There have been loads of haunted houses in the movies. In most of them, however, the house is merely a vessel for a spirit or some unseen entity that makes its presence know by making the walls bleed or randomly slamming doors. Rarer is the house that is actually evil.

Stephen King wrote about a house that eats people in the third installment of his Dark Tower series. On screen Robert Zemeckis and Steven Spielberg visualized the idea in the appropriately titled Monster House.

In this animated movie three teens figure out the house across the street is a man-eating monster.

By the time they got around to the fourth installment of the most famous haunted house series, the Amityville Horror, filmmakers had to figure out a new plotline apart from the tired “new owners move in to the house, get freaked out leave,” storyline. In The Amityville Horror: The Evil Escapes, a cursed lamp causes all sorts of trouble when it is shipped from the evil Long Island house to a Californian mansion.

Much weirder is Rubber, the story of a killer tire — yes, you read that right — with psychokinetic powers — think Carrie with treads — who terrorizes the American southwest. It’s an absurdist tract on how and why we watch movies, what entertainment is and the movie business, among other things. But frankly, mostly it’s about a tire rolling around the desert and while there is something kind of hypnotic about watching the tire on its murderous journey — think Natural Born Killers but round and rubbery — that doesn’t mean Rubber is a good movie.
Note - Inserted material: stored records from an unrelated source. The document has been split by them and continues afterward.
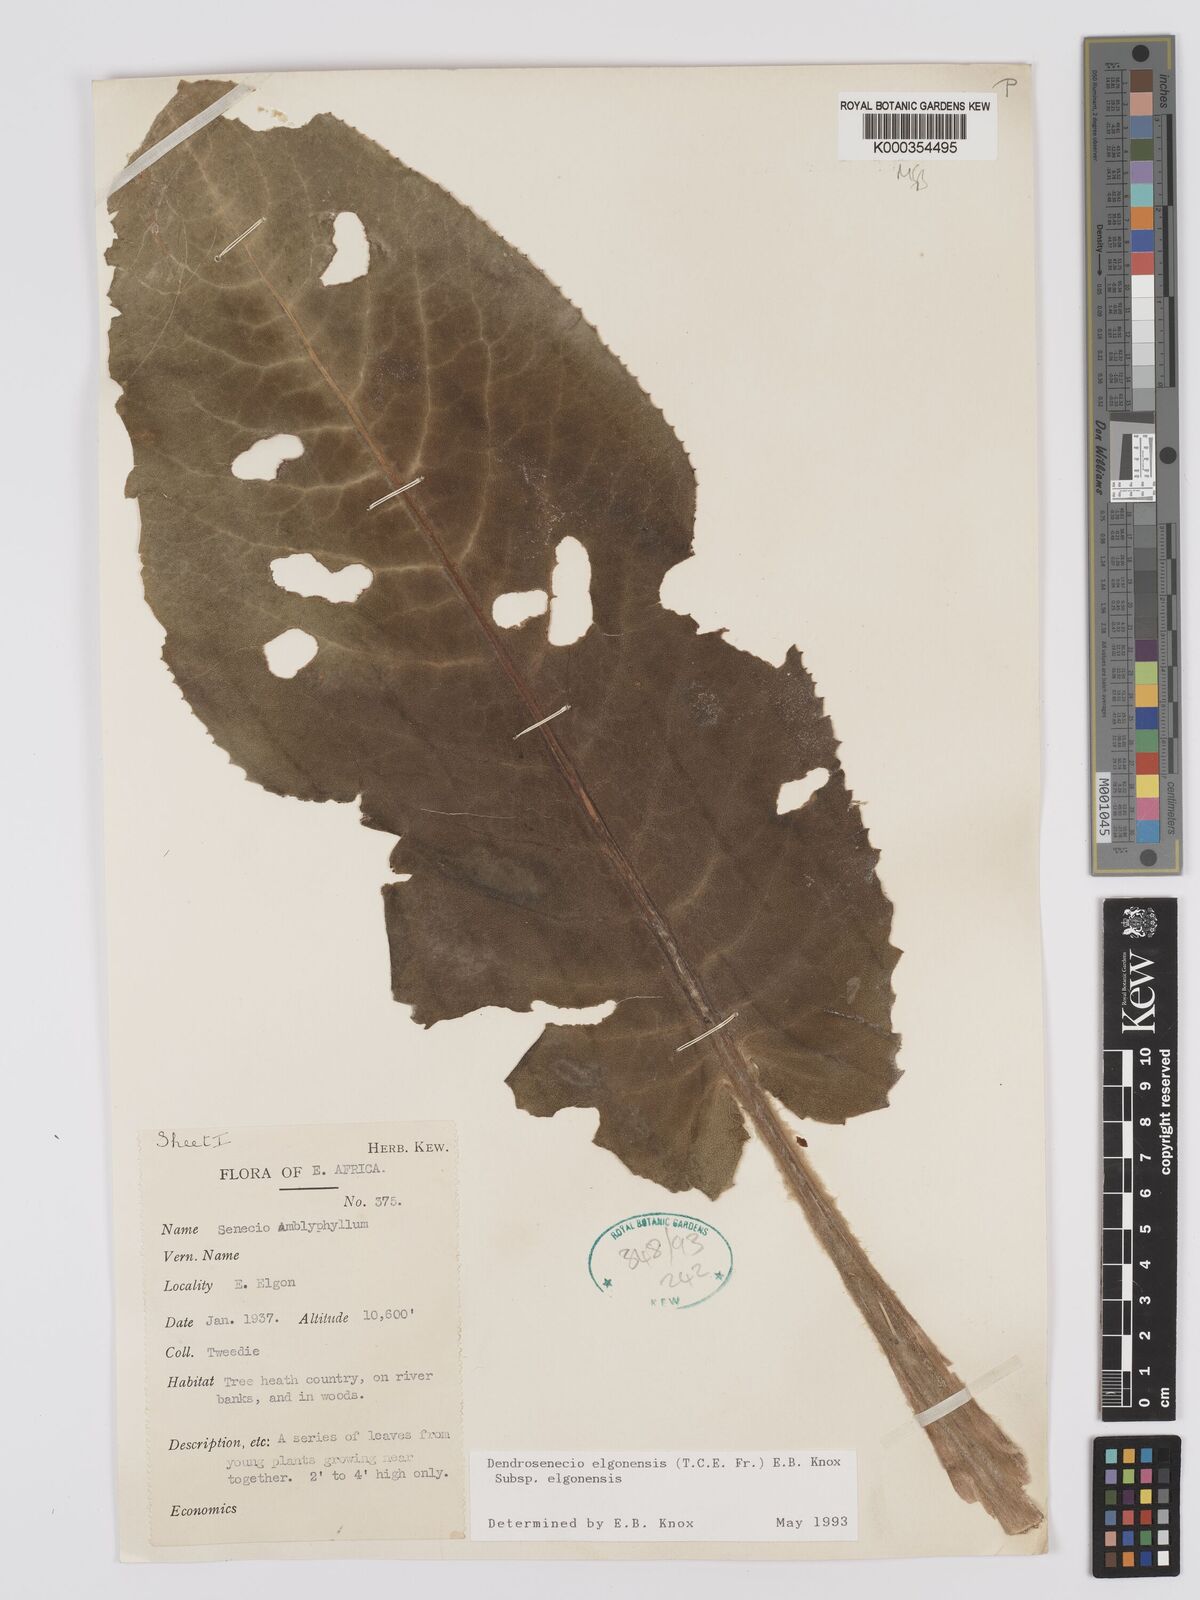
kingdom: Plantae
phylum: Tracheophyta
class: Magnoliopsida
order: Asterales
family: Asteraceae
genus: Dendrosenecio
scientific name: Dendrosenecio elgonensis
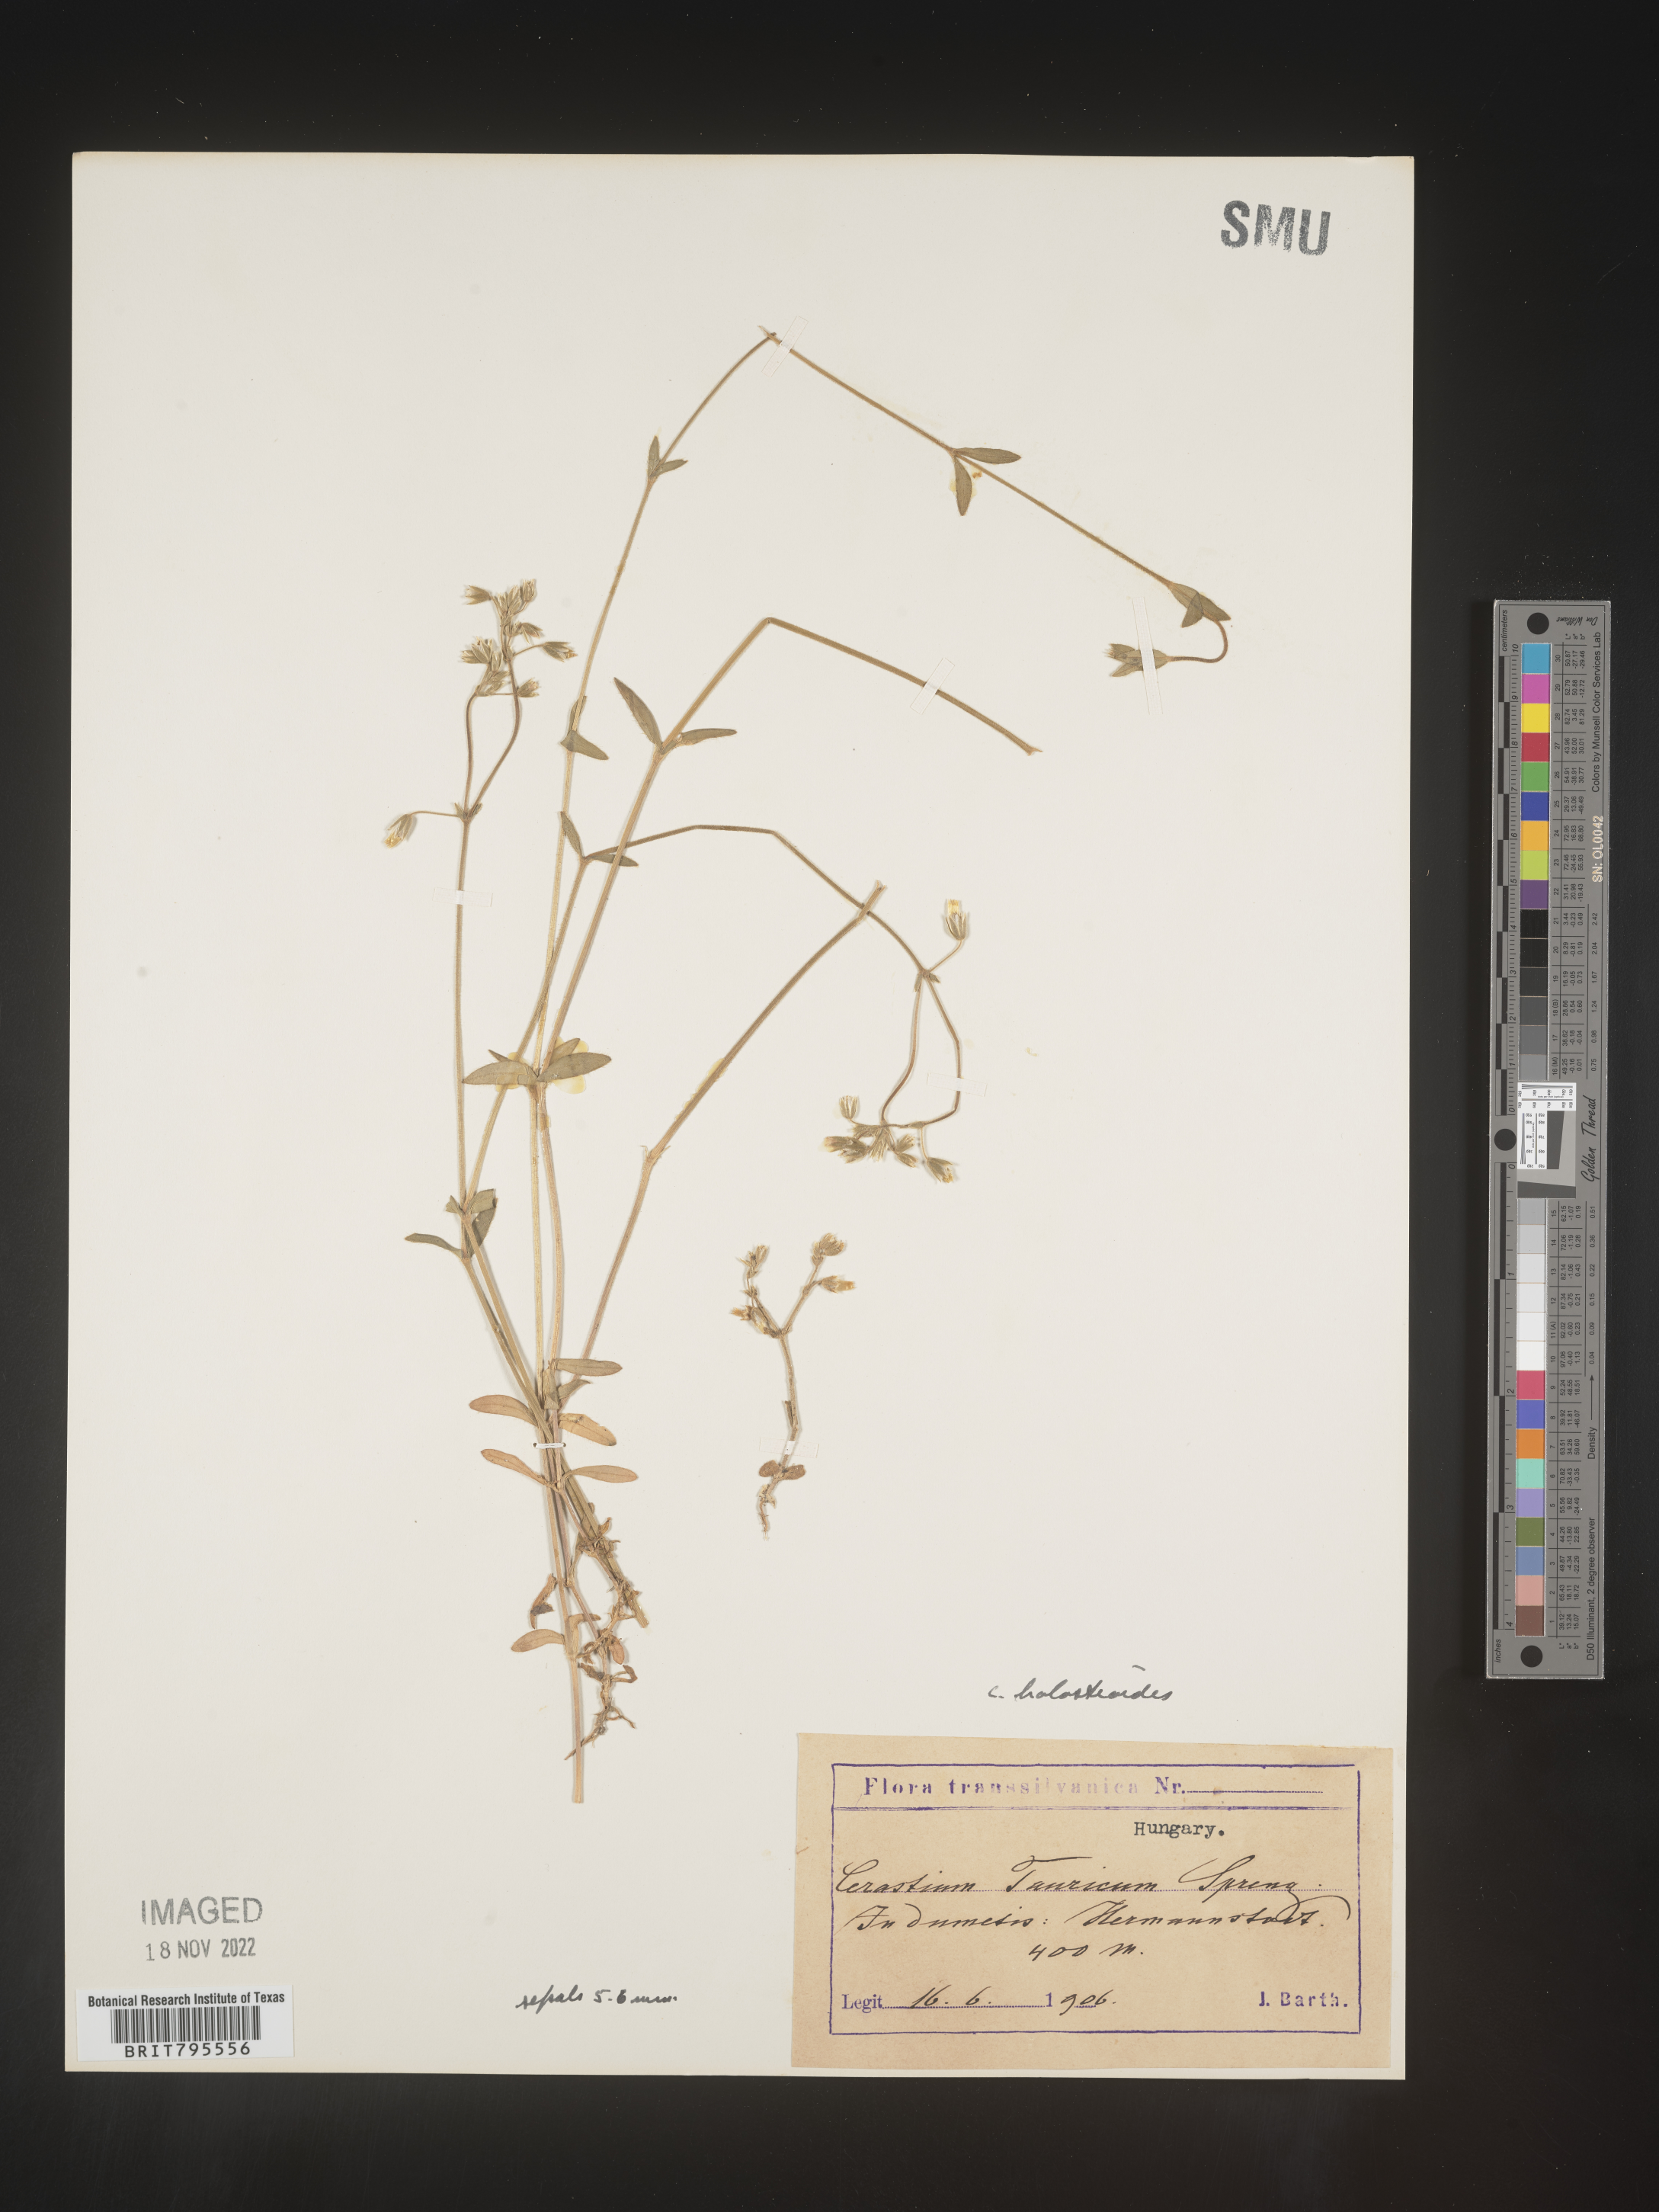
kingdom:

Finally, think bed bugs are bad? How about a hungry bed? The title of this one sums it up: Death Bed: The Bed that Eats.

RUBBER: 2 STARS

kinopoisk.ru“Rubber” is an odd movie. It’s become fanboy-fashionable to rave about the story of a killer tire—yes, you read that right—with psychokinetic powers—think “Carrie” with treads—who terrorizes the American southwest and I’ll throw my hat in the ring, but only to a certain point. Writer/director Quentin Dupieux begins the film with an existential manifesto, an ode to the “no reason” element he says is crucial to the success of any movie.

“In the Steven Spielberg movie E.T, why is the alien brown? No reason,” says Lieutenant Chad (Stephen Spinella) in the film’s opening minutes. “I could go on for hours with more examples. The list is endless. You probably never gave it a thought… but all great films, without exception, contain an important element of no reason.”

The speech, while entertaining, is a dodge that allows the director to present all the story’s bizarre twists with a straight face but it is kind of disingenuous. Of course there is a reason why the tire comes to life and kills people. Just like there is a reason why there is a group of people in the desert watching the tire’s killing spree through binoculars as though they are watching a movie. I could go on for hours with more examples, to quote Lieutenant Chad, but you get the point.

It’s an absurdist tract on how and why we watch movies, what entertainment is and the movie business, among other things. But frankly, mostly it’s about a tire rolling around the desert and while there is something kind of hypnotic about watching the tire on its murderous journey—think “Natural Born Killer” but round and rubbery—that doesn’t mean “Rubber” is a good movie. For all its subtext, style and audacious storytelling it is still essentially a cool short film idea stretched beyond comfort to 82 minutes (with credits).